GENEVA, Switzerland--Thousands of U.S. AIDS deaths and late-stage cases of the disease could be averted by expanding federal Medicaid coverage of HIV drugs, according to a new study by University of California San Francisco AIDS policy researchers.

"Combination therapy using antiretroviral medications is now available and for the first time offers real hope for controlling HIV infection, but not everyone has access to these drugs," said principal investigator James G. Kahn, MD, MPH, an associate professor of health policy and epidemiology with the UCSF AIDS Research Institute.

"Our analysis was directed at finding an affordable solution to this dilemma, while assessing the health and federal cost implications," he said.
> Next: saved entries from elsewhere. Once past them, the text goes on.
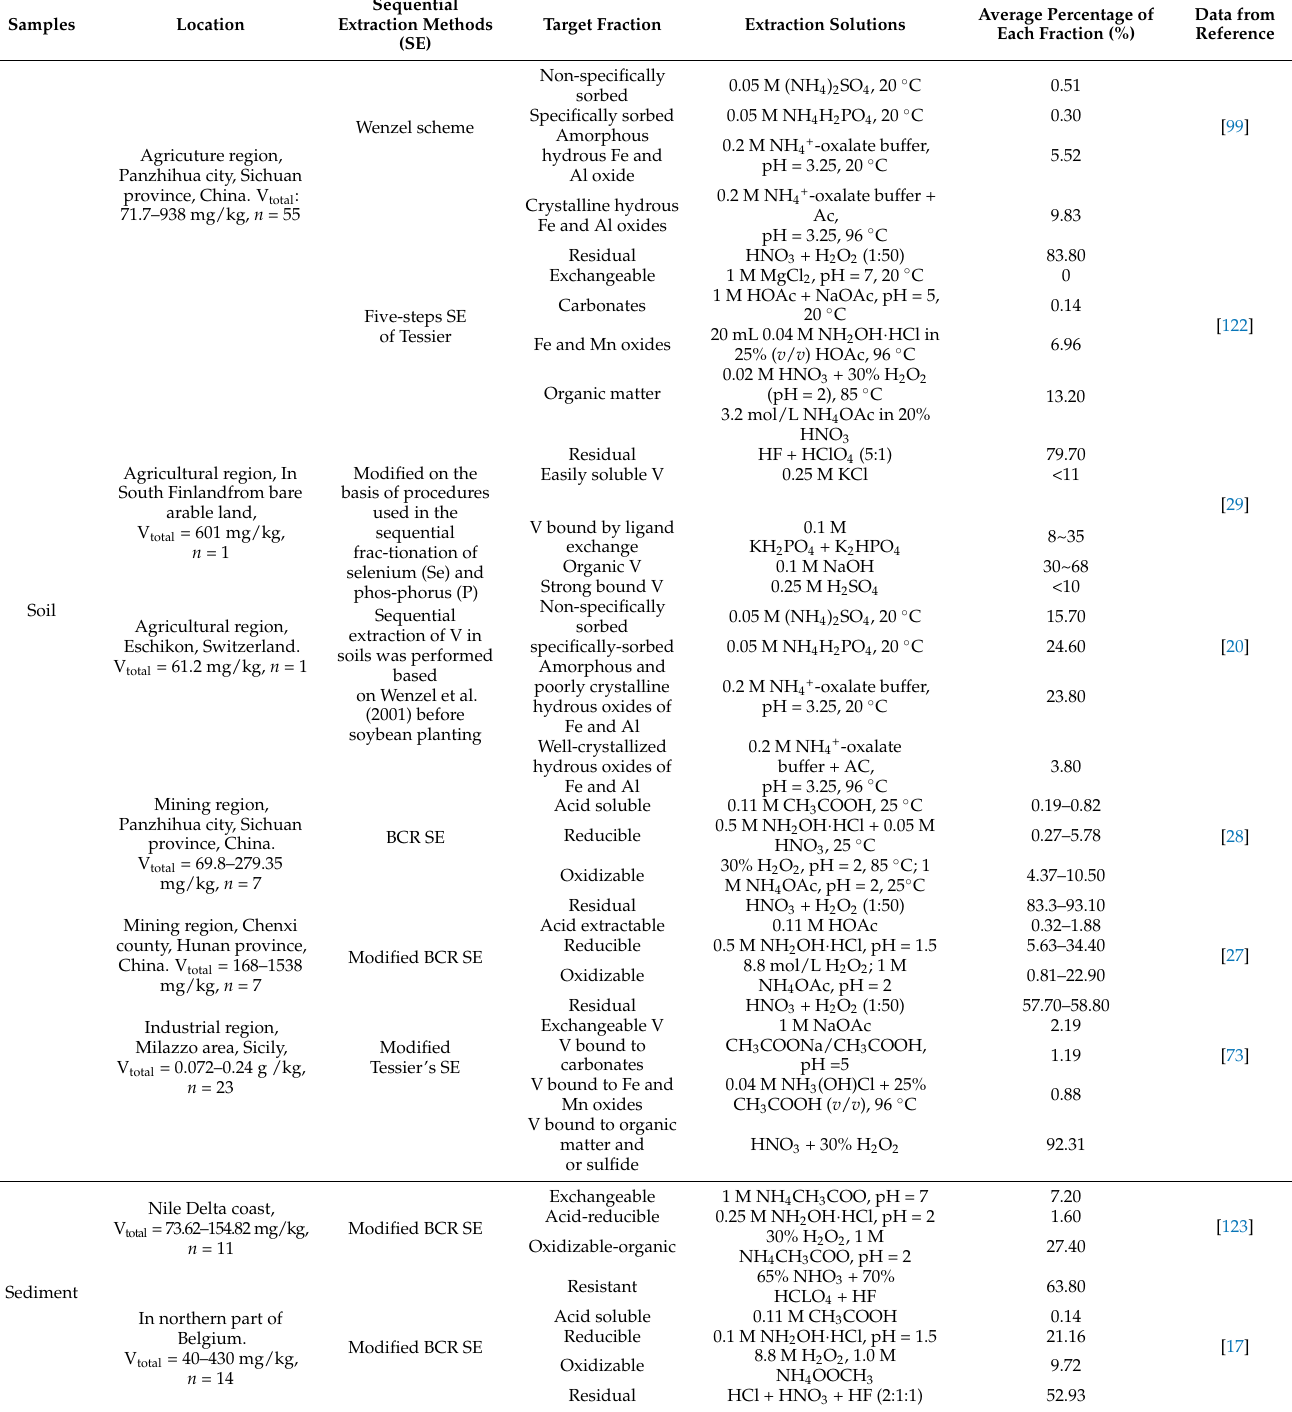
Table 4. Comparison of the V extracted from different environment samples by sequential extrac- tion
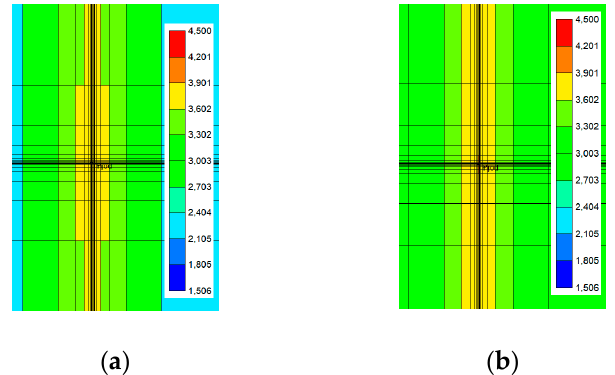
Figure 16. Pressure distribution. ( a ) Injection time: 50 days; ( b ) Injection time: 100 days.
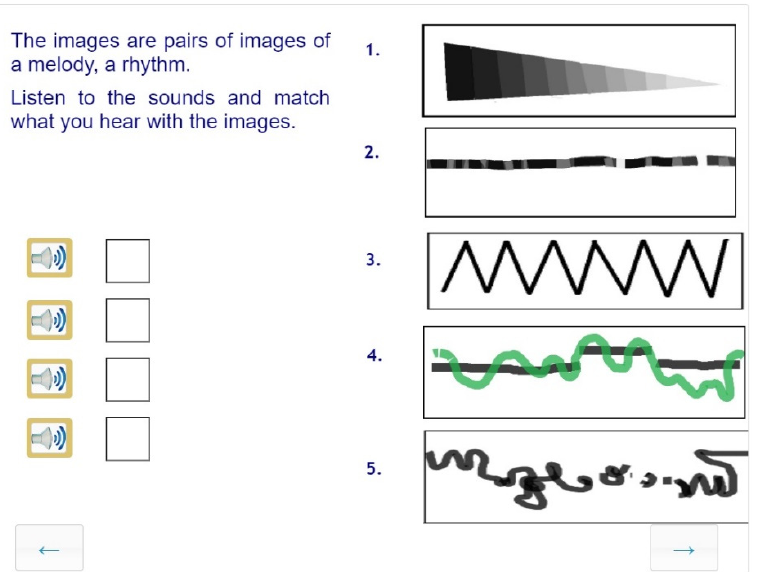
Figure 10. Sample task for modality shift: a task designed to interpret the visual and auditory modality. This anchor item was solved in all three grades.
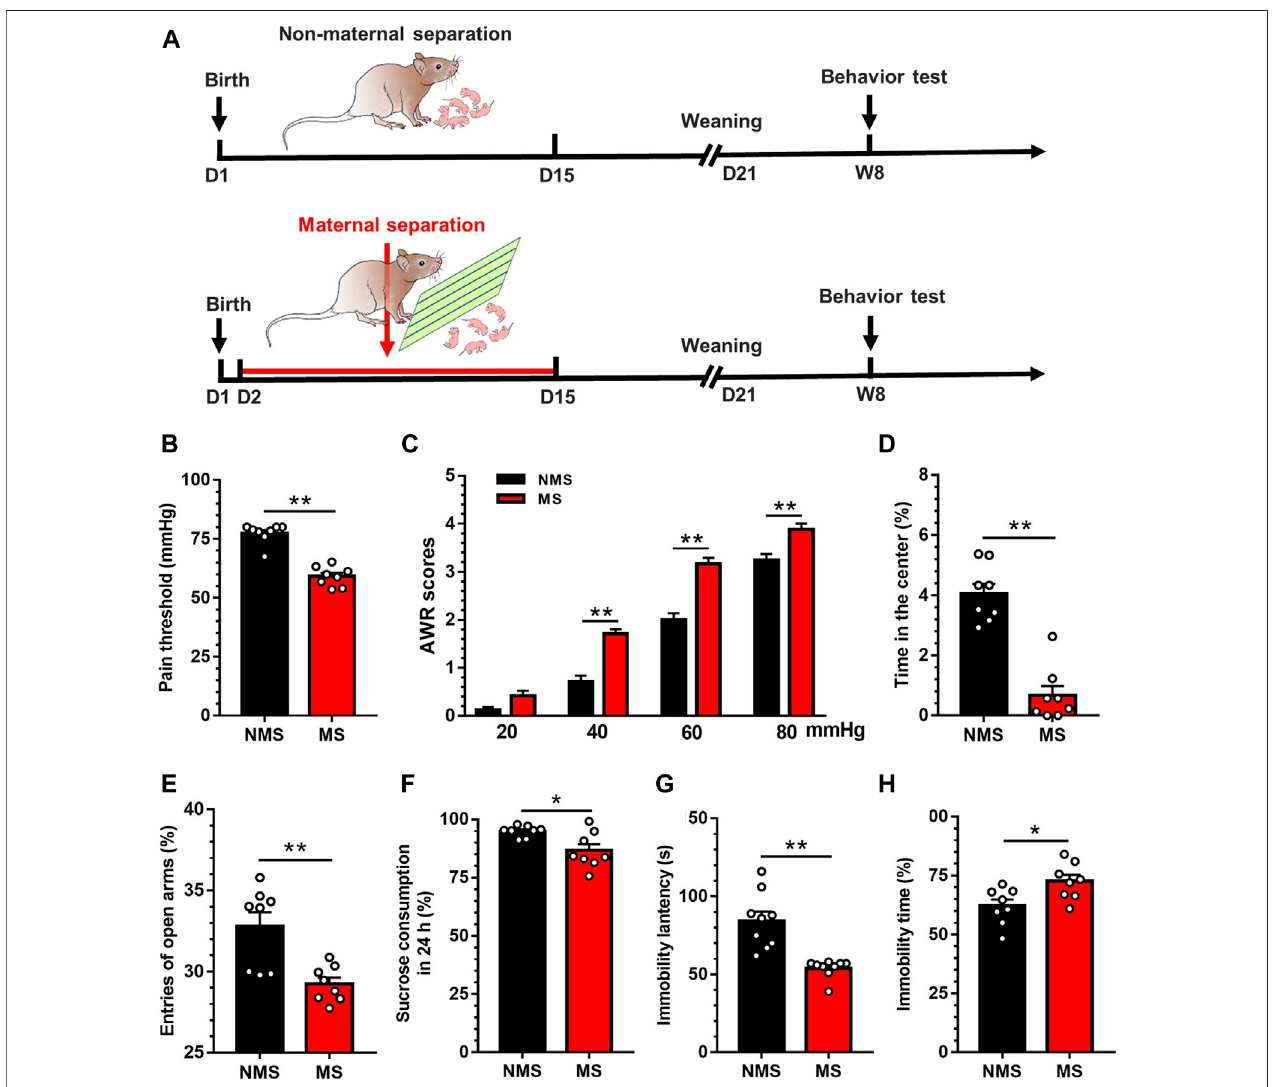
FIGURE 1 | Chronic visceral pain, anxiety- and depression-like behaviors were induced by MS in mice (A) The establishment of maternal separation model (B) Visceral pain threshold in MS group was decreased compared with NMS group ( n (cid:2) 8) (C) AWR scores in MS group were increased compared with NMS group ( n (cid:2) 8) (D) Durationinthecenterwassigni fi cantlydecreasedinMSgroupcomparedwithNMSgroup( n (cid:2) 8) (E) Thetimesofentryintoopenarmswassigni fi cantlydecreasedin MS group compared with NMS group ( n (cid:2) 8) (F) The sucrose consumption in MS group was signi fi cantly decreased compared with NMS group in 24h ( n (cid:2) 8) (G) ThelatencyofimmobilityinMSgroupwassigni fi cantlydecreasedincomparisonwithNMSgroupinforcedswimmingtest( n (cid:2) 8) (H) TheimmobilitydurationinMSgroup was signi fi cantly increased compared with NMS group in forced swimming test ( n (cid:2) 8). Data are presented as the mean ± S.E.M. *p < 0.05, ** p < 0.01 compared with NMS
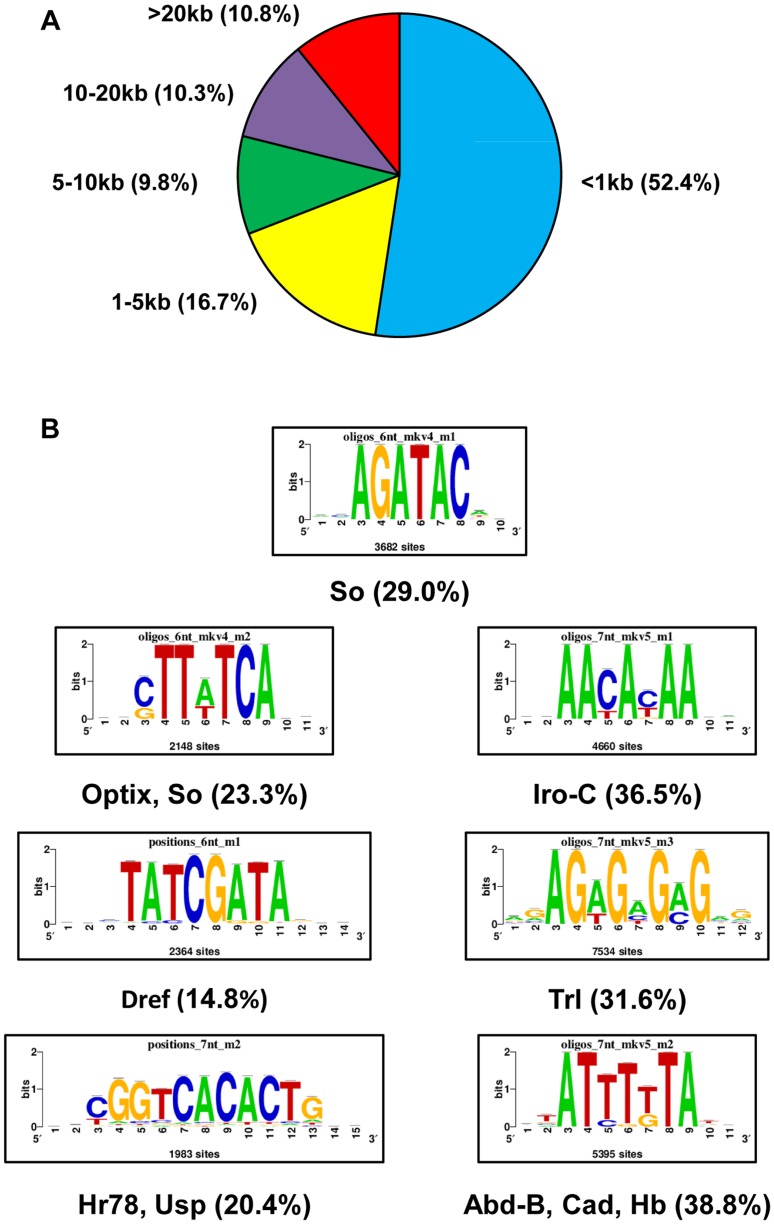
Peak distribution and motif enrichment of the So ChIP-seq data set.(A) Genome distribution of So-enriched regions (peaks) with respect to annotated transcription start sites (TSS). 52.4% of So peaks are <1 kb from the nearest TSS, and 78.9% of peaks are no more than 10 kb from the nearest TSS. (B) Transcription factor binding motifs enriched in the So ChIP-seq peak set. The name of the TF and the percentage of peaks that have at least one occurrence of the TF motif are listed under each motif. Abd-B, Abdominal-B; Cad, Caudal; Dref, DNA Replication Element factor; Hb, Hunchback; Hr78, Hormone receptor 78; Iro-C, Iroquois Complex; Trl, Trithorax-like; Usp, Ultraspiracle.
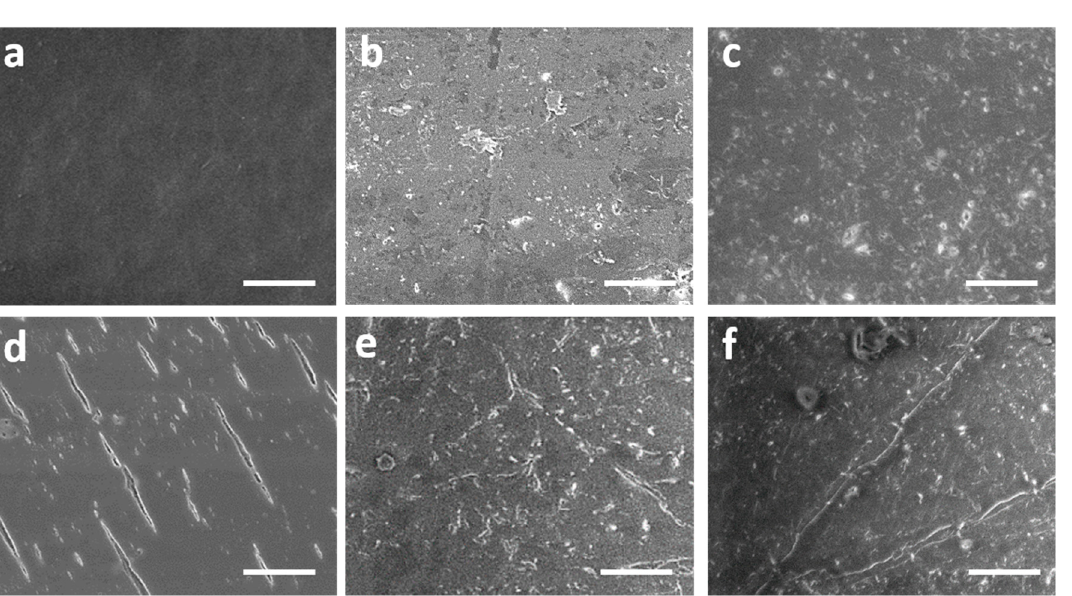
Figure 1. SEM images of the surface of phase change materials (PCMs) before aging—( a ) S1 as a reference, ( b ) S 3 and ( c ) S 7 ; after aging—( d ) S 1 , ( e ) S 3 , and ( f ) S 7. (The bar is equal to 100 µm)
Research findings were reported here today (Wednesday, July 1) at the 12th World AIDS Conference.

In the UCSF study, researchers propose expanding the Medicaid system to cover HIV care and related drug therapy for patients who meet two conditions: lack of insurance for HIV antiretroviral drugs and an annual income below $10,000, which is 125 percent of the national poverty level for a single person. The UCSF team is the first to report on this type of benefit expansion.

Study findings show the expansion would result in 9,600 more years of life for persons with HIV disease over five-years. There would be 4,200 fewer deaths with this program, and 11,400 fewer individuals with early-stage HIV infection would progress to late-stage AIDS because of proper drug treatment.

The UCSF analysis compared projected outcomes over a five-year period with and without the expansion. An estimated 38,000 persons would be enrolled in the expansion group. Of these, two-thirds were projected to be HIV positive and in the early stages of infection and one-third to have AIDS.

The analysis took into account the savings that would occur in other federal and income support programs, such as the AIDS Drug Assistance Program that provides medications to persons who do not have access through other means.

"An 11 percent reduction in HIV drug prices to the Medicaid system would generate $110 million per year--enough to make this expansion program no cost to the federal government," Kahn said. "The proposed expansion would increase net drug sales by nearly $200 million, largely because the increase in drug sales volume more than offsets the price reduction."

The UCSF study incorporated several clinical and fiscal calculations, including estimates of the number of people living with HIV by disease stage; likelihood of qualifying and enrolling in the expansion; insurance status, income, and access to antiretroviral therapy of individuals; effectiveness of therapy in reducing HIV progression; and cost of HIV medications and care. Brian Haile, research associate, UCSF Institute for Health Policy Studies, was a study co-investigator.

The research was supported by a grant from the Henry J. Kaiser Family Foundation, Menlo Park, Calif.

The UCSF ARI is an institute without walls that encompasses all UCSF AIDS programs under a single umbrella. Thomas J. Coates, PhD, is director. The UCSF ARI includes a dozen research institutes, a wide range of clinical, behavioral science, and policy programs, and close to 1,000 investigators.